City staff will closely monitor the rollout of the program and if issues arise businesses could have their privileges revoked.
“We can always enforce our bylaws and deal with the issues and re-instate the space back to what it was if there is an issue,” Bontempo told council this week. “We always retain that… If everyone does their part, there shouldn’t be any issues.”
However, businesses will only be permitted to expand their operations outdoors if they can do so on private property.
The city is looking at a second phase of the program that could allow shops and restaurants to use the untravelled portion of sidewalks, roads and other public rights-of-way, but those changes won’t be before council until later this month.
“That is a little more complicated,” said Jim McIntyre, Coquitlam’s general manager of planning and development. “It is public land under the city’s authority. With that goes liability concerns.”

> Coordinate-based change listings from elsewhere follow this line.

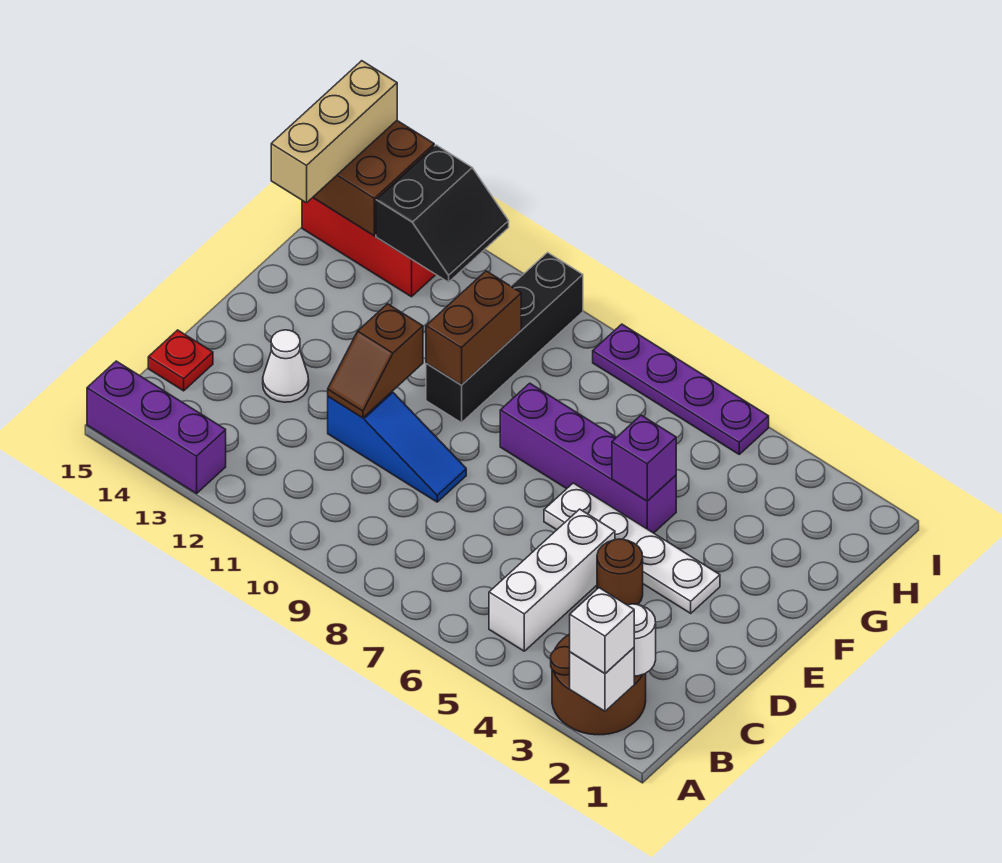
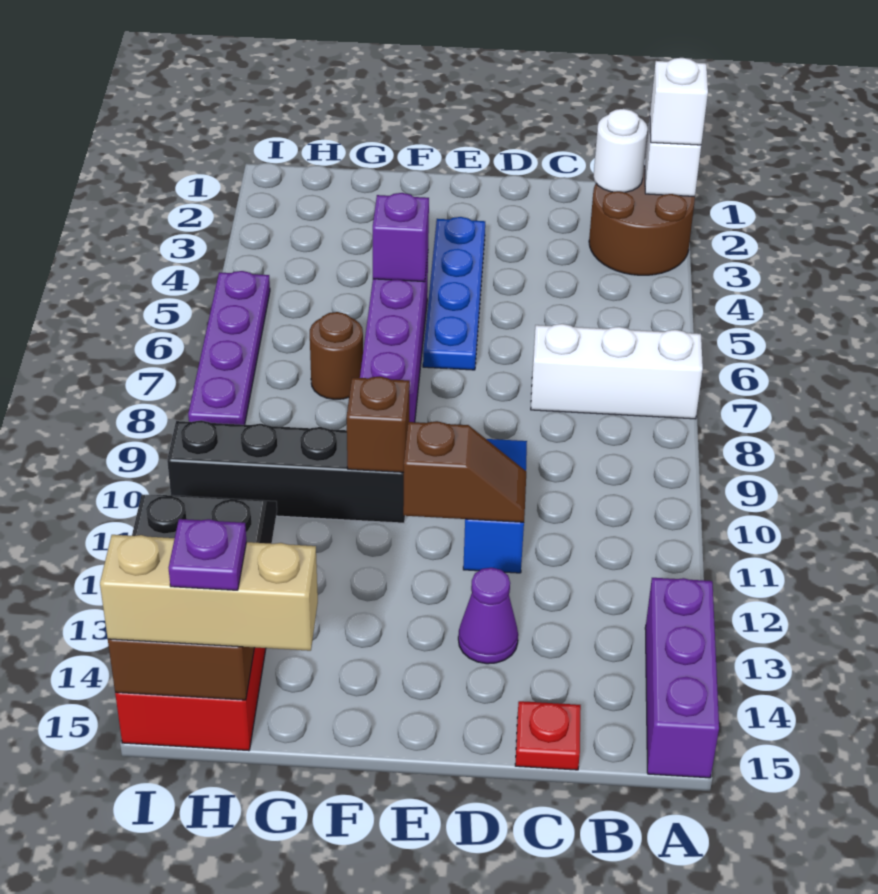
white 1x3 brick [489,509,615,651] -> white 1x3 brick moved to [531,324,703,419]
brown 1x1 round brick [597,539,643,605] -> brown 1x1 round brick moved to [310,312,363,399]
white 1x1 cone [263,330,309,402] -> purple 1x1 cone [458,568,518,664]
white 1x4 plate [544,483,720,613] -> blue 1x4 plate [423,217,485,370]
brown 1x2 brick [426,271,521,385] -> brown 1x1 brick [347,376,410,472]
none -> purple 1x1 plate [169,519,246,590]

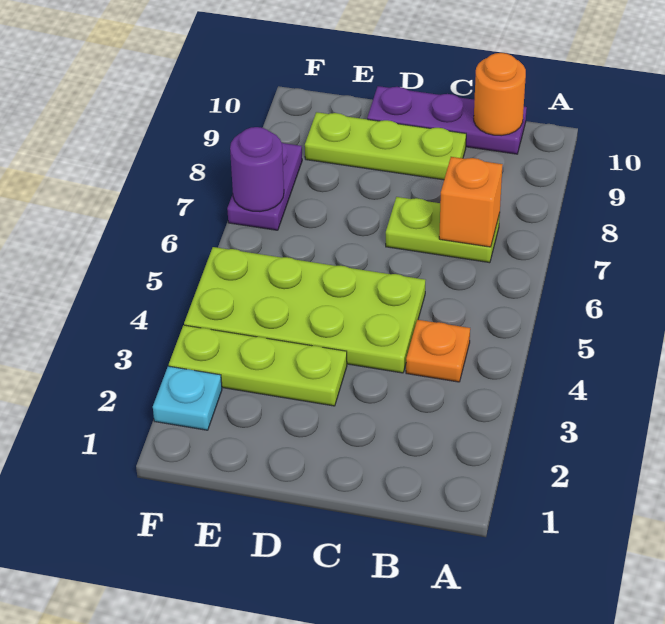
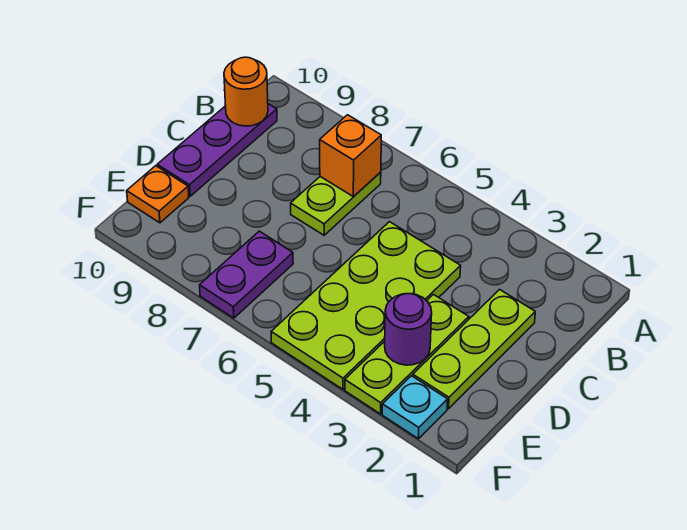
orange 1x1 plate [406,320,470,382] -> orange 1x1 plate moved to [127,166,189,223]
lime 1x3 plate [305,112,466,180] -> lime 1x3 plate moved to [413,290,535,409]
purple 1x2 plate [227,142,302,230] -> purple 1x2 plate turned to [200,231,293,318]
purple 1x1 round brick [230,127,284,211] -> purple 1x1 round brick moved to [385,294,432,365]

Some public spaces may have competing uses, like roadways and parking spaces, and could be dangerous for patrons to occupy, McIntyre added. He said staff was exploring the issue and would bring back a report to council later this month.
With many businesses beginning to reopen under British Columbia’s phased plan for a return to normalcy, regulations and bylaws governing the use of adjoining outdoor spaces are being relaxed across the province.
“I do appreciate the responsiveness,” said Coquitlam Mayor Richard Stewart. “This is a trying time for lots of businesses that are trying to make a go of it in very unusual circumstances. I personally want council and the city to the extent that we can to get out of the way.”